Abstract:
Net ecosystem exchange (NEE) measurement is very critical to understanding carbon flux in ecosystems. But some gaps are still common in data collection, due to the harsh weather or sensor malfunction. Traditional interpolation can struggle with the long-term missing data, leading to inaccuracies in carbon flux analysis. Long-term missing data can also occur in NEE measurements. In this study, the Adapter-Reverseformer (ARformer) model was proposed to enhance the accuracy of NEE gap-filling, especially for extended periods of data loss. A multi-layer perceptron (MLP) was integrated with the Reverseformer module. The longer data gaps were effectively utilized to leverage both environmental data and the temporal patterns in the NEE. A novel system was established to focus on the non-linear relationships between NEE and environmental factors. The time-dependent trend was characterized by NEE data. The obtained model was tested using the FLUXNET 2015 dataset.
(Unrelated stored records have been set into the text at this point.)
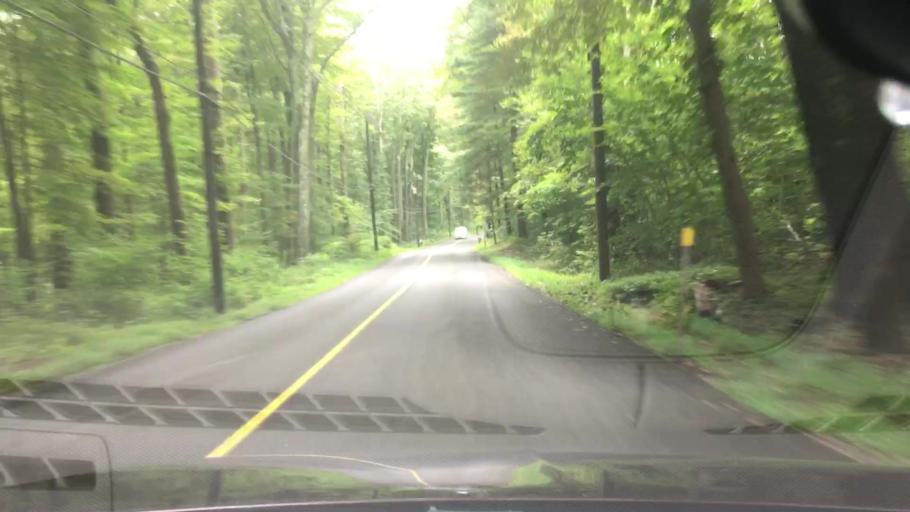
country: US
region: Connecticut
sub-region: New Haven County
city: Madison
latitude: 41.3455
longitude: -72.5644
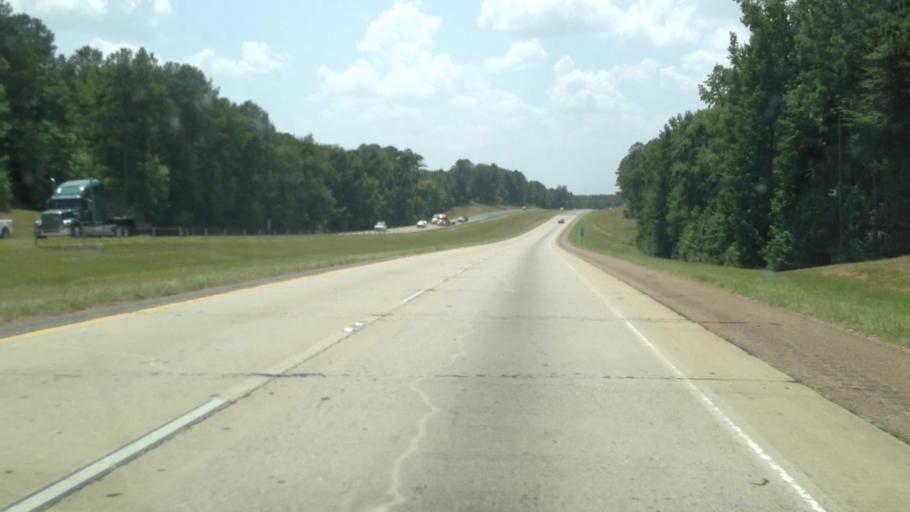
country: US
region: Louisiana
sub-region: Ouachita Parish
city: Claiborne
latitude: 32.5220
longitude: -92.4110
Half-hourly carbon flux data was collected from 65 sites across 10 types of land use. Five artificial gap scenarios were generated by randomly removing data for continuous periods of 1, 7, 15, 30, and 90 days. The performance of ARformer was compared with marginal distribution sampling (MDS), random forest (RF), and three advanced deep learning models: DLinear, PatchTST, and iTransformer. The results demonstrated that the ARformer model consistently outperformed the baseline, especially when dealing with long-term missing data. Specifically, the performance of RF decreased significantly, when the missing data spanned 90 days, and MDS failed to reasonably estimate the model. In contrast, the ARformer model maintained a high accuracy, with
R2 values ranging from 0.762 to 0.913. The root mean square error (RMSE) ranged between 0.668 and 2.724 μmol/(m
2·s), the mean absolute error (MAE) ranged from 0.410 to 1.751 μmol/(m
2·s), and bias values remained between -0.024 and 0.067 μmol/(m
2·s). The ARformer model demonstrated superior performance across different land-use types, including closed shrublands, deciduous broadleaf forests, evergreen broadleaf forests, evergreen needle-leaf forests, and mixed forests. As such, the ARformer model was used to more effectively capture these vegetation types with the complex relationships between NEE and environmental drivers. Furthermore, it was observed that the time-series deep learning models in general provided the better interpolation for the long-term missing NEE data, with ARformer leading in accuracy. In conclusion, deep learning models, particularly the ARformer model, were highly effective in filling the gaps in NEE data for the various ecosystems. The ARformer model was recommended when the data gaps were extended beyond 30 days. The accuracy of interpolation was also attributed to the temporal dependencies and the relationship between NEE and environmental factors. More reliable NEE data was then obtained to clarify the carbon flux dynamics across different ecosystems. Thus, the ARformer model was represented for the long-term data gaps in NEE measurements.